Eugene approached Church President Joseph Fielding Smith, who appointed junior Apostles Gordon B. Hinckley, Thomas S. Monson, and Boyd K. Packer to meet with Ruffin, Darius, and Eugene. After meeting regularly for four months, Elder Hinckley asked Ruffin to serve as president of a new organization, with Darius and Eugene as his counselors. On October 19, 1971, the Genesis Group was officially organized. Mary Lucille Perkins Bankhead, a great-granddaughter of Black American Latter-day Saint pioneer Green Flake, accepted a call as Relief Society president.
Alice Faulkner Burch, president of the Genesis Relief Society from August 2014 to December 2019, commented on that exciting time: “Can you imagine a Black American man leading an LDS Church organization? A Black American Relief Society president during a time when that was not only unheard-of but projected as never being possible?”
The goals of the Genesis Group were to do missionary work and facilitate reactivation among Black American members in the Salt Lake area. Group members performed plays, put on soul food dinners, and hosted summer picnics for the entire Black community in Utah. Worship services incorporated Black spirituals, clapping, and call-and-response sermons that were more typical of the Black church.

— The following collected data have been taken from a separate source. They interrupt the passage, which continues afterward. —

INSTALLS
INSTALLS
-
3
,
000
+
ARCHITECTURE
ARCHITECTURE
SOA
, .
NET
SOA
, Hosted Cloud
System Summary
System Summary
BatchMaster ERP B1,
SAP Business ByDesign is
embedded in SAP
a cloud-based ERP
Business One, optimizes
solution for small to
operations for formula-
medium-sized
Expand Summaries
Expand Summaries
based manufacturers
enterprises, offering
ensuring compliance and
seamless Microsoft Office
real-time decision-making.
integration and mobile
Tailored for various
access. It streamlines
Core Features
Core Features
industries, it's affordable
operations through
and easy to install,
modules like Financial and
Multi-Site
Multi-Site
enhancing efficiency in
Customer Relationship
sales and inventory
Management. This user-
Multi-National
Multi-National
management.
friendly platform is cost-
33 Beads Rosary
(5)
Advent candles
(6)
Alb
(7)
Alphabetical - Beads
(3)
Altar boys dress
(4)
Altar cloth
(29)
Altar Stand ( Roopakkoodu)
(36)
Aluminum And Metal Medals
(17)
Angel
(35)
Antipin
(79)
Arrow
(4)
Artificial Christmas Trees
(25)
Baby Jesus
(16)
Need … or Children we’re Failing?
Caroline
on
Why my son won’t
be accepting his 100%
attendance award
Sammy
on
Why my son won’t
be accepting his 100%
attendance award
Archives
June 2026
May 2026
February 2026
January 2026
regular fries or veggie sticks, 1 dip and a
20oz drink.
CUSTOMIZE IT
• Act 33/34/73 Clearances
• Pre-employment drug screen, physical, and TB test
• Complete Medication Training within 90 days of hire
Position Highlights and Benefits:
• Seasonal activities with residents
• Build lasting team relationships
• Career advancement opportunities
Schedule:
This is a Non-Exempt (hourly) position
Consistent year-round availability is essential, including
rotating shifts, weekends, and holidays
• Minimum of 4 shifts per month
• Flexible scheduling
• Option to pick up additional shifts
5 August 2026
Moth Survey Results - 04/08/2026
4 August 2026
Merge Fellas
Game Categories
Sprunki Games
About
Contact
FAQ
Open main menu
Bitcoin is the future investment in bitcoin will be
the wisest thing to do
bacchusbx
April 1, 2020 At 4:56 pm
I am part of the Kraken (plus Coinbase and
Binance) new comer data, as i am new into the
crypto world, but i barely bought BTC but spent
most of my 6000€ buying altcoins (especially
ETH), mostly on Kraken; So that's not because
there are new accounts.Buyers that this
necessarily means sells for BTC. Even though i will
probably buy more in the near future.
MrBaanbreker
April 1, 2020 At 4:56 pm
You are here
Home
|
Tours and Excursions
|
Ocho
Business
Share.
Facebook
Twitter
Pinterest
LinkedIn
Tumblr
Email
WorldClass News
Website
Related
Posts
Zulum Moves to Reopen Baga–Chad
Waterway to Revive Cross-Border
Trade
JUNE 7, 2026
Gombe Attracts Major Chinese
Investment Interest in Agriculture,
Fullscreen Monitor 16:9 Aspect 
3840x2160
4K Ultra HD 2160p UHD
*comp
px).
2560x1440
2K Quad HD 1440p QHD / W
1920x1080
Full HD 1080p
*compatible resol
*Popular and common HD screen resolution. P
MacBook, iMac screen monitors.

Under the direction of its first leaders, Lyn Dudley, James Sheppard, and Ellie Mae Johnson, the Genesis Choir became renowned for its different style of Latter-day Saint music. If the congregation started out singing too quietly, Ellie would stop the congregation and say, “OK we can do better than that! We’ve been given permission to raise the roof!” According to Ellie, “it was a common saying, passed down from Darius Gray, President Harwell, and James Sheppard” that the First Presidency had granted them special permission. The song was then “belted loud and joyously within the building to lift the roof off and to lift every person present, no matter how bad our week had been.”

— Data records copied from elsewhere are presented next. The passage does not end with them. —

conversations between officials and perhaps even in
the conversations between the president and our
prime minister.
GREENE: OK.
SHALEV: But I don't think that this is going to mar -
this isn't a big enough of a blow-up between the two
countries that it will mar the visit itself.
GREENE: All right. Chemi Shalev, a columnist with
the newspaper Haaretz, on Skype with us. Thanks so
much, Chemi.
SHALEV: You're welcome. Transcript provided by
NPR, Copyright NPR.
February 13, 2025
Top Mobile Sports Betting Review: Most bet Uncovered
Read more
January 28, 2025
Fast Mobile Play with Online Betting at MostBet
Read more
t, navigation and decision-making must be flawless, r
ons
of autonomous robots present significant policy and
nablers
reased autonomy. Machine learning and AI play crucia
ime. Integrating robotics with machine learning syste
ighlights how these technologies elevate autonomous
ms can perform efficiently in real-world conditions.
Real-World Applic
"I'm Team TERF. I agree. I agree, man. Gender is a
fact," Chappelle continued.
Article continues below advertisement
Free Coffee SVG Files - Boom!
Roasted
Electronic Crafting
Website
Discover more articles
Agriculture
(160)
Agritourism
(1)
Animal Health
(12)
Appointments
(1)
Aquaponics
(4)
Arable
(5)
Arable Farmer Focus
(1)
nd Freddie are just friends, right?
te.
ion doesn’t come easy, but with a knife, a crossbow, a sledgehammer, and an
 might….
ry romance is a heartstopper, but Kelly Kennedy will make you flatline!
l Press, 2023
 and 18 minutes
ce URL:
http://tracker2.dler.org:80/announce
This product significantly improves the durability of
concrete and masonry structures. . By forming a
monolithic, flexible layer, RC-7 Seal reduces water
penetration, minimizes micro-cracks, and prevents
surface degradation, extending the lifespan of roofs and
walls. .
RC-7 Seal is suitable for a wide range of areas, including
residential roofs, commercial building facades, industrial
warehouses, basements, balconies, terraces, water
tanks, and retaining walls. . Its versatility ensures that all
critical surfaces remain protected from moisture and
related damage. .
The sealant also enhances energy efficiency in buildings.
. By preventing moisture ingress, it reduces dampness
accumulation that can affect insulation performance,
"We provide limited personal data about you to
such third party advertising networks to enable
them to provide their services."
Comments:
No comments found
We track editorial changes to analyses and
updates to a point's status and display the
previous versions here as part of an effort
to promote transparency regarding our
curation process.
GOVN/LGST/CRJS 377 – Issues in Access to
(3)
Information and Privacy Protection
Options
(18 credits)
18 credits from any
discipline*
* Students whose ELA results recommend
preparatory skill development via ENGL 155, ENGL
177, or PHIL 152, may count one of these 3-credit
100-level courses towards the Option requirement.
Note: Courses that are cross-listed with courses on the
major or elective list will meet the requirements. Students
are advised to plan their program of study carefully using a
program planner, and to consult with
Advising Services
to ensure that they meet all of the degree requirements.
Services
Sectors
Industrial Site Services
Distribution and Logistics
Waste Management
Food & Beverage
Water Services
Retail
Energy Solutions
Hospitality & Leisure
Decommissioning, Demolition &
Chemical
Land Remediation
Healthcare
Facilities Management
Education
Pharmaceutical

The Genesis community built on the powerful spiritual legacy of Black American Latter-day Saint pioneers, including Elijah Able and Jane Manning James, who continued to be faithful even in the face of enslavement and racism within the Church.

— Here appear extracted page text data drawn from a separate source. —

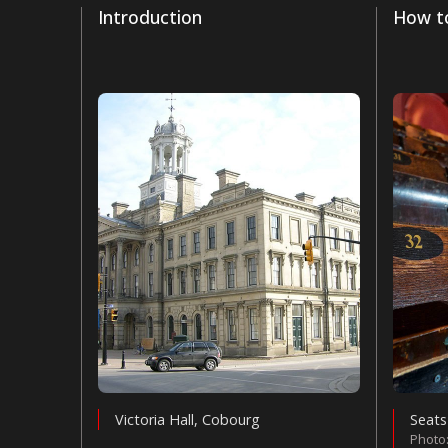
Introduction
How to
Victoria Hall, Cobourg
Seats
Photo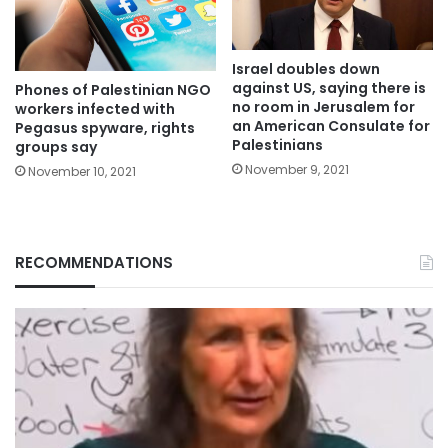
Israel doubles down
against US, saying there is
Phones of Palestinian NGO
no room in Jerusalem for
workers infected with
an American Consulate for
Pegasus spyware, rights
Palestinians
groups say
November 9, 2021
November 10, 2021
RECOMMENDATIONS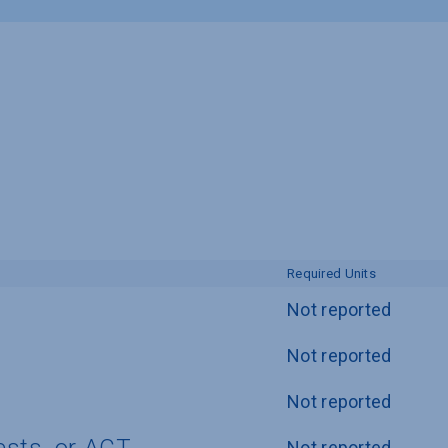
Required Units
Not reported
Not reported
Not reported
Not reported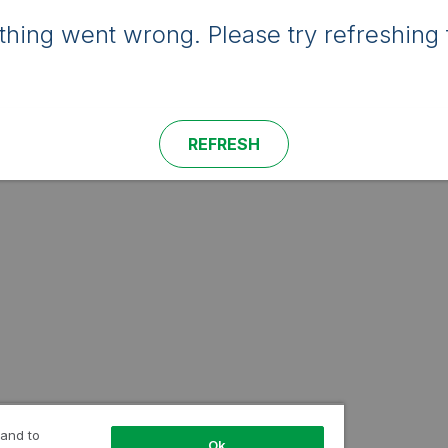
hing went wrong. Please try refreshing 
REFRESH
 and to
Ok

“Jane’s faith kept her anchored to a belief that God is just, even if social conditions are not. It is this same belief and deep-seated faith,” said Alice, “that enabled us to join the Church before the priesthood restriction was removed, to join in the face of overt racist ostracism in our own wards, to join regardless of the lack of support, and to remain.”
After the June 1, 1978, revelation making priesthood and temple blessings available to all, the meetings of the Genesis Group were discontinued. However, racism and discrimination against Black American members persisted. In 1996, Ruffin met with Gordon B. Hinckley, now Church President, who supported him in restarting the Genesis Group. President Hinckley reminded Ruffin that the mantle of president over the Genesis Group had never been removed from him just because they stopped gathering. Ruffin resumed his calling as Genesis president, and regular monthly meetings resumed.
Today, the purpose of Genesis is to “host firesides and activities to support and edify all who feel marginalized or are treated [as] unwelcom[e] in local wards,” Alice said.
In October 2021, members of the group celebrated Genesis’s 50th anniversary. “Genesis is by design not like any other unit of the Church,” said Darius, “but there is beauty in that special calling.”